■ **Görev A**
Sayfa alıntısına göre, sürüden bir üyeye saldırıldığında topluca karşılık veren hayvanları sıralayın.
■ **Görev B**
Sayfa alıntısında, bireyin topluluk için feda edilmesinin en ilginç örneklerinin hangi iki türde görüldüğü söyleniyor?

■ **Sayfa alıntısı**
Önceki yazıda “Elitlerin şehadet masalının orjinali” başlığı ile, şehitlik kurumunun dini orijinine bakmış ve bu konudaki ayetleri gözden geçirmiştik. Şimdi ise, bireyin toplum / sürü / koloni çıkarları için feda edilmesi eyleminin evrimsel kökenleri üzerinde duracağız.
İnsan; diğer bir çok memeli canlı türü gibi sosyal özellikler gösteren bir canlıdır. Sürü halindeki yaşamı kendisi icat etmemiş, diğer primat kuzenleri gibi ortak atalarından devralmış, diğer bir deyişle hazır bulmuştur. O halde şunu söyleyebiliriz ki, insanlar için sosyallik insan aklının ve evriminin fark yaratıcı bir sonucu değil, evrimin türlerin devamlılığı için ürettiği bir mekanizmadır. Evrim cenderesi içerisinde bazı canlı türleri için tek başına yaşam değil, sürüler halinde yaşam hayatta kalmak için daha elverişli sonuçlar vermiş ve az veya çok sayıda fertlerden müteşekkil sürüler, koloniler meydana gelmiştir.
Sürü halinde yaşamanın ve dolayısıyla sosyal olmanın temel itkisini evrim içinde tespit edebildiğimiz gibi, bireyin toplum veya sürü için feda edildiği örnekleri de evrim içinde görebilir miyiz ?
Arılar ve karıncalarda bunun en enteresan örneklerini hali hazırdaki gözlemlerimizden biliyoruz. Fakat bu iki tür de, memeli canlılar sınıfından değiller ve sinir sistemleri itibariyle memeli canlılar gibi acıyı deneyimleyebilecek bir mekanizmaya da sahip değiller. En azından şimdiki bilgilerimiz eklem bacaklılar ve omurgasızların böyle bir mekanizmaya sahip olmadıklarını gösteriyor. Biz, feda olmaktan bahsettiğimize göre, bir canlının acı çekmek pahasına, kendi için değil ama ait olduğu sürü için kendi aleyhinde bir edimde bulunmasını kastediyoruz.
Bazı kuş türlerinin mesela kargaların, sürü üyelerinden birine saldırılması halinde topluca düşman hedefe saldırdığını biliyoruz. Benzeri tutumu, Afrika antiloplarında, Bufalo sürülerinde, fillerde ve benzeri türlerde görüyoruz. Bir aslan sürüsü, sürü üyelerinden birine saldırdığında bahsettiğimiz otçullar sürü üyesini toplu bir şekilde savunma eğilimi gösteriyorlar. Sürünün güçlü, kuvvetli üyelerinin öne atılarak saldırı yapmakta olan aslanlara karşı ileri hamle yaptıklarını tespit edebiliyoruz. Bu hareket, canlı için ciddi riskler barındırır ve evrimin “hayatta kal ve çoğal” şeklindeki temel bencil yönlendirmesine aykırı bir tutumdur.

■ **Sağlanan malzeme**

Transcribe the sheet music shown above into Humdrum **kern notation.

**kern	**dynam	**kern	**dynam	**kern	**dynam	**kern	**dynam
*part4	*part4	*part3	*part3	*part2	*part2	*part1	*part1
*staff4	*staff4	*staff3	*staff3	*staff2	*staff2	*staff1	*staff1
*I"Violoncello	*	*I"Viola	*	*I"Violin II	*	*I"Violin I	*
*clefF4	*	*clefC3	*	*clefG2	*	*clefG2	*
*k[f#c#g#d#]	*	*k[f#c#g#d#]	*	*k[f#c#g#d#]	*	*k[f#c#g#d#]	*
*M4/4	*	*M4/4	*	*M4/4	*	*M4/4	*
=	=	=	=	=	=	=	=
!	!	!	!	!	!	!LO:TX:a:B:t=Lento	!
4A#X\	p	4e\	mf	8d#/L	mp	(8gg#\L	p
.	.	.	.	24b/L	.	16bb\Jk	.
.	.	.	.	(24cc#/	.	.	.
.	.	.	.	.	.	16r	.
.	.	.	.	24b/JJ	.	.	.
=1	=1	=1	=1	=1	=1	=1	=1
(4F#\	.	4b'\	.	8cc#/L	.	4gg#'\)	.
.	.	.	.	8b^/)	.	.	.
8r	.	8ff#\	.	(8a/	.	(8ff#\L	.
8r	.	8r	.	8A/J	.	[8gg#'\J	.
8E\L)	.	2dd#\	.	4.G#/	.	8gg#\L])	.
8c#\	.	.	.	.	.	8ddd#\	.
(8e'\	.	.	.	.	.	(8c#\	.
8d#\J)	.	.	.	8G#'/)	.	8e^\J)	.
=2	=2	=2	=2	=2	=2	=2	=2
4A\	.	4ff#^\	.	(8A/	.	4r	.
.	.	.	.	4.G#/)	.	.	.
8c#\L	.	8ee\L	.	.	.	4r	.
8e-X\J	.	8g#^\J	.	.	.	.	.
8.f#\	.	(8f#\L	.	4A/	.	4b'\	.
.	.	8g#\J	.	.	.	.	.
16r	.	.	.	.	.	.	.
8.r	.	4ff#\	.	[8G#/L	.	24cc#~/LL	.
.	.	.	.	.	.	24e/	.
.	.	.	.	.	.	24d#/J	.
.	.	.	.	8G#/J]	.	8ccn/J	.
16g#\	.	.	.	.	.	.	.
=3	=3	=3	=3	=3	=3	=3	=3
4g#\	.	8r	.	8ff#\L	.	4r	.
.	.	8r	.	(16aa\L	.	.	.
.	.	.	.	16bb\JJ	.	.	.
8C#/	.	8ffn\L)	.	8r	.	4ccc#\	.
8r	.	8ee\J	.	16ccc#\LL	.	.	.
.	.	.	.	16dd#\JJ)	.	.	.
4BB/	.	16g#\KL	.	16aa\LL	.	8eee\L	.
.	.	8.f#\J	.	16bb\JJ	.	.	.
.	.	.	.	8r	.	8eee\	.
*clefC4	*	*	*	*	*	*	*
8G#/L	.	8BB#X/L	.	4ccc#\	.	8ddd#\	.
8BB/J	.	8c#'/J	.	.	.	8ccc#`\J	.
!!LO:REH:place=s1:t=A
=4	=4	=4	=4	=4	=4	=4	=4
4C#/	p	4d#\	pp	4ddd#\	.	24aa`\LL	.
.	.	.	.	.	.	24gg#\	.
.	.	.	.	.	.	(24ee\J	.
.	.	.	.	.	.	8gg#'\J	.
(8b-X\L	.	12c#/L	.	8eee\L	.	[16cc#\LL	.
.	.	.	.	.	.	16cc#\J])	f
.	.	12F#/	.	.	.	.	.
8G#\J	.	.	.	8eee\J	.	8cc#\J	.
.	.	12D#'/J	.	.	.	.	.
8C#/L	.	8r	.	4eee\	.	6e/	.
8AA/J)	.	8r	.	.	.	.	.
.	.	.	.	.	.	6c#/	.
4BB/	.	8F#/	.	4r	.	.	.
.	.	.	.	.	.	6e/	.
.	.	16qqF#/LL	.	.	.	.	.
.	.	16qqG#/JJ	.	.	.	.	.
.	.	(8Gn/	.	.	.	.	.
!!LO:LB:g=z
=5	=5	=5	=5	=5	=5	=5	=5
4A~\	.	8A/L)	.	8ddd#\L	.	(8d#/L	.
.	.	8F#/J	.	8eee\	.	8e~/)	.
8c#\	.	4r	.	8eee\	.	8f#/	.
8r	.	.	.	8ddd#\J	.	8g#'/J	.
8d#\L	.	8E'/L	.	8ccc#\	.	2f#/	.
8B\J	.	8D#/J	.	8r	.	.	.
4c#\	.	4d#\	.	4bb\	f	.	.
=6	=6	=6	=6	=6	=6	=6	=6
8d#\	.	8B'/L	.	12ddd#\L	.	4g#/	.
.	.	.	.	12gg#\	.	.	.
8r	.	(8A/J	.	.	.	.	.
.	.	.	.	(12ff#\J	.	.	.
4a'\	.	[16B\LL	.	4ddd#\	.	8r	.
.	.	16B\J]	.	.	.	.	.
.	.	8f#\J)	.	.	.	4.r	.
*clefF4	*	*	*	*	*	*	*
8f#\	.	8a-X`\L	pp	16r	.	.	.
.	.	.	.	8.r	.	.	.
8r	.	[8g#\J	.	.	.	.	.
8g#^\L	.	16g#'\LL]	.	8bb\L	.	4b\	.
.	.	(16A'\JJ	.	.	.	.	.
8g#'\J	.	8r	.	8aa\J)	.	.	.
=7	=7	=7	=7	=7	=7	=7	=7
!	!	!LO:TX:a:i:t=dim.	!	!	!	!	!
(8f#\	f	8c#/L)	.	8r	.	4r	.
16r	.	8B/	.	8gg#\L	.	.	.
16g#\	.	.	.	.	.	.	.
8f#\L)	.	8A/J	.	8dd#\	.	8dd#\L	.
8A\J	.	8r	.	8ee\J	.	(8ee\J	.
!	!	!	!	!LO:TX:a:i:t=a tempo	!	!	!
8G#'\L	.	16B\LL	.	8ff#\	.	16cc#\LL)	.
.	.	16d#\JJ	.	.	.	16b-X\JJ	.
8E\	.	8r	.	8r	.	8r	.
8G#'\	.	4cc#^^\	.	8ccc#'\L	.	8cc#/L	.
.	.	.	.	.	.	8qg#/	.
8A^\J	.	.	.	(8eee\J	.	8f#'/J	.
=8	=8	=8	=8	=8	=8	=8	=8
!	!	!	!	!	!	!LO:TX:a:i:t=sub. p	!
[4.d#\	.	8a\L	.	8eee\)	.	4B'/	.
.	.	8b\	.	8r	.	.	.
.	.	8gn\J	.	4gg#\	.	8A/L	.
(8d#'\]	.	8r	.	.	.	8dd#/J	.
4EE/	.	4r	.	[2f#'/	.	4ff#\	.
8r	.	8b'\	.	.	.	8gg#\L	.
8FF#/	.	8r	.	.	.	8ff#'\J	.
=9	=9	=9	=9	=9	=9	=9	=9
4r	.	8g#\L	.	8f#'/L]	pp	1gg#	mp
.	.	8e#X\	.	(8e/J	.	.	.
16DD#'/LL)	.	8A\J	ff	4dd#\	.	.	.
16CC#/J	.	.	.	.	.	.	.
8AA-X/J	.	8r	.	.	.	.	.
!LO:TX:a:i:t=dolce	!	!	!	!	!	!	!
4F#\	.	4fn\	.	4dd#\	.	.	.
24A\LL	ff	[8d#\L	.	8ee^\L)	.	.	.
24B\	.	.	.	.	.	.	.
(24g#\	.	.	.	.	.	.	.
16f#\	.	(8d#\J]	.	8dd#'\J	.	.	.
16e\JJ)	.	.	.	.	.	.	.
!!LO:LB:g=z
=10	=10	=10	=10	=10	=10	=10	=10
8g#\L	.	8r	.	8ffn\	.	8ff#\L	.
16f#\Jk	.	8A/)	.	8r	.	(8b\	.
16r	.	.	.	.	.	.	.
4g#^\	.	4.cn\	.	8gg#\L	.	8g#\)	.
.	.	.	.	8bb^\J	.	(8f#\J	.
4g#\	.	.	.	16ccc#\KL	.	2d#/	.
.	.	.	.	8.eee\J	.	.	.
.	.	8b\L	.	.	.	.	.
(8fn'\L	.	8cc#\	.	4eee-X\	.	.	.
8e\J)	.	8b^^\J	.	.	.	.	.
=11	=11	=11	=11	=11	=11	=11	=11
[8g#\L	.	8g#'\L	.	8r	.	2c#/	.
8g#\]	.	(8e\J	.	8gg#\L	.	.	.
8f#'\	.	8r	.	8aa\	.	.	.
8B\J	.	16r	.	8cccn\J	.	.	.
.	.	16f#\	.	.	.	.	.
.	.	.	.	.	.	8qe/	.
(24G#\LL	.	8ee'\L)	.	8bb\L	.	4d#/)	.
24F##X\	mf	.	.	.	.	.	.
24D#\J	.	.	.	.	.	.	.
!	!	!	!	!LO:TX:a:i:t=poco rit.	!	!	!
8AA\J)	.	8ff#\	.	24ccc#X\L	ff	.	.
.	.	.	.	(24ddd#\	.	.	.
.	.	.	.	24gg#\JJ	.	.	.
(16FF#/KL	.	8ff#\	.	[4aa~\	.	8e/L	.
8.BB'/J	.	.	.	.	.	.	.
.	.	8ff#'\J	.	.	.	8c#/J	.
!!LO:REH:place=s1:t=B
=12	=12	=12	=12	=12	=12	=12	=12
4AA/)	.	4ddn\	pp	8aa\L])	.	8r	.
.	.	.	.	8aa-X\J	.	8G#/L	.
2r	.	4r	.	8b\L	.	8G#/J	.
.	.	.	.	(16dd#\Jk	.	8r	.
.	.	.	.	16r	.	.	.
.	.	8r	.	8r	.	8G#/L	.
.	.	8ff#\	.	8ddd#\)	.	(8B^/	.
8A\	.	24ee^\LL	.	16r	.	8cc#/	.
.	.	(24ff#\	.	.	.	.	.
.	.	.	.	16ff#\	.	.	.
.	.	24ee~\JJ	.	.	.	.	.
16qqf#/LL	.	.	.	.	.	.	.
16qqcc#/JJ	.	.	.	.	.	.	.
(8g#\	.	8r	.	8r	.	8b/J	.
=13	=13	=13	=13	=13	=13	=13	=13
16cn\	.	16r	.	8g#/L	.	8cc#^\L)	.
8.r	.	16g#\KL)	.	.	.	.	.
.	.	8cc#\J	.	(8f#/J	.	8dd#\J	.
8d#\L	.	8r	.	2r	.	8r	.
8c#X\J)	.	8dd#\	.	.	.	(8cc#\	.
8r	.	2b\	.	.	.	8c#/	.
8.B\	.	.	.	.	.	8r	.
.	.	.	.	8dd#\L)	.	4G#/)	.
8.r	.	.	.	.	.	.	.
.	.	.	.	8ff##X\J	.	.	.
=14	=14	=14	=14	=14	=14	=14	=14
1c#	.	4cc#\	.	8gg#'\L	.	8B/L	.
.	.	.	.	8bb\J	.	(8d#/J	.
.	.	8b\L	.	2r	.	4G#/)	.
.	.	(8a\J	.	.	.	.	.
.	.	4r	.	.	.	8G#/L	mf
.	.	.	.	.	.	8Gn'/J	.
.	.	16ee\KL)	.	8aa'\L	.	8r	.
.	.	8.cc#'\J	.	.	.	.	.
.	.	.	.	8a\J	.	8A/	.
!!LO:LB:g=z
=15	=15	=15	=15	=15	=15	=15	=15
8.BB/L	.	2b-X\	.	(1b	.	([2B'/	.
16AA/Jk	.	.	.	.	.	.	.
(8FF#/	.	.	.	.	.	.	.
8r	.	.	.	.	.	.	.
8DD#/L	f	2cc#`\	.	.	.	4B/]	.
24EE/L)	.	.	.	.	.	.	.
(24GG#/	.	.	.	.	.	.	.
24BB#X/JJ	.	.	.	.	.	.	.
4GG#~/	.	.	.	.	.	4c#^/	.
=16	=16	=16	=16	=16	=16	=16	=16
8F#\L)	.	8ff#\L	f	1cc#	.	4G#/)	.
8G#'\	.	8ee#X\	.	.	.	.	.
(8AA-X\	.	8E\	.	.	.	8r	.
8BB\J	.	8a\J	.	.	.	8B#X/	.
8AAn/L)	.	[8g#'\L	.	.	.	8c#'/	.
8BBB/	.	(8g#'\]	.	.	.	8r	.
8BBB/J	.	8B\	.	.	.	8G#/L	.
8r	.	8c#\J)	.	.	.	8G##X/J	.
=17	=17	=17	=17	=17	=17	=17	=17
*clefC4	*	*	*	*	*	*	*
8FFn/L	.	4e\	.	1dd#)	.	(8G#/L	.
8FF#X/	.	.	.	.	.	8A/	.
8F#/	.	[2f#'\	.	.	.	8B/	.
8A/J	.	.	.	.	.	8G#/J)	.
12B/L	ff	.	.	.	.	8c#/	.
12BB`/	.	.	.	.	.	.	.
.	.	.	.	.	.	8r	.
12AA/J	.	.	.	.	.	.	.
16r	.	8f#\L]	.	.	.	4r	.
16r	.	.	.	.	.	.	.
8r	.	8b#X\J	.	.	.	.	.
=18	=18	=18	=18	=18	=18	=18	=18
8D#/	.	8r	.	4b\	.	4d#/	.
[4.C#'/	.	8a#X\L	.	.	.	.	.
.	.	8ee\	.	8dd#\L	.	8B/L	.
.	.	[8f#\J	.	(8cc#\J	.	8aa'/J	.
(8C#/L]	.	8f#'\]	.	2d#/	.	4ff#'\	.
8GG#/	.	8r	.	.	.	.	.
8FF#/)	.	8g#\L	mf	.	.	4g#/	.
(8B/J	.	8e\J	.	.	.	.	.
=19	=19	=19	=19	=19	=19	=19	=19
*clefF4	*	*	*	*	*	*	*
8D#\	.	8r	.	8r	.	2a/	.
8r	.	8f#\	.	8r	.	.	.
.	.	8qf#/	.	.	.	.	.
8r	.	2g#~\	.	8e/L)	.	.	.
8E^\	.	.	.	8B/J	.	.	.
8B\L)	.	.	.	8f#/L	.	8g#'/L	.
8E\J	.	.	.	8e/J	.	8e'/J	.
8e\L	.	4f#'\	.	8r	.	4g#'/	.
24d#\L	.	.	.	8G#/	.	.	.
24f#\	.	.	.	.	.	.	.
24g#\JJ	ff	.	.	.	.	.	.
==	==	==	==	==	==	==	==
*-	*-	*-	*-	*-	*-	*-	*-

■ **Tam yanıt A**
Kargalar, Afrika antilopları, bufalo sürüleri ve filler.

■ **Tam yanıt B**
Arılarda ve karıncalarda.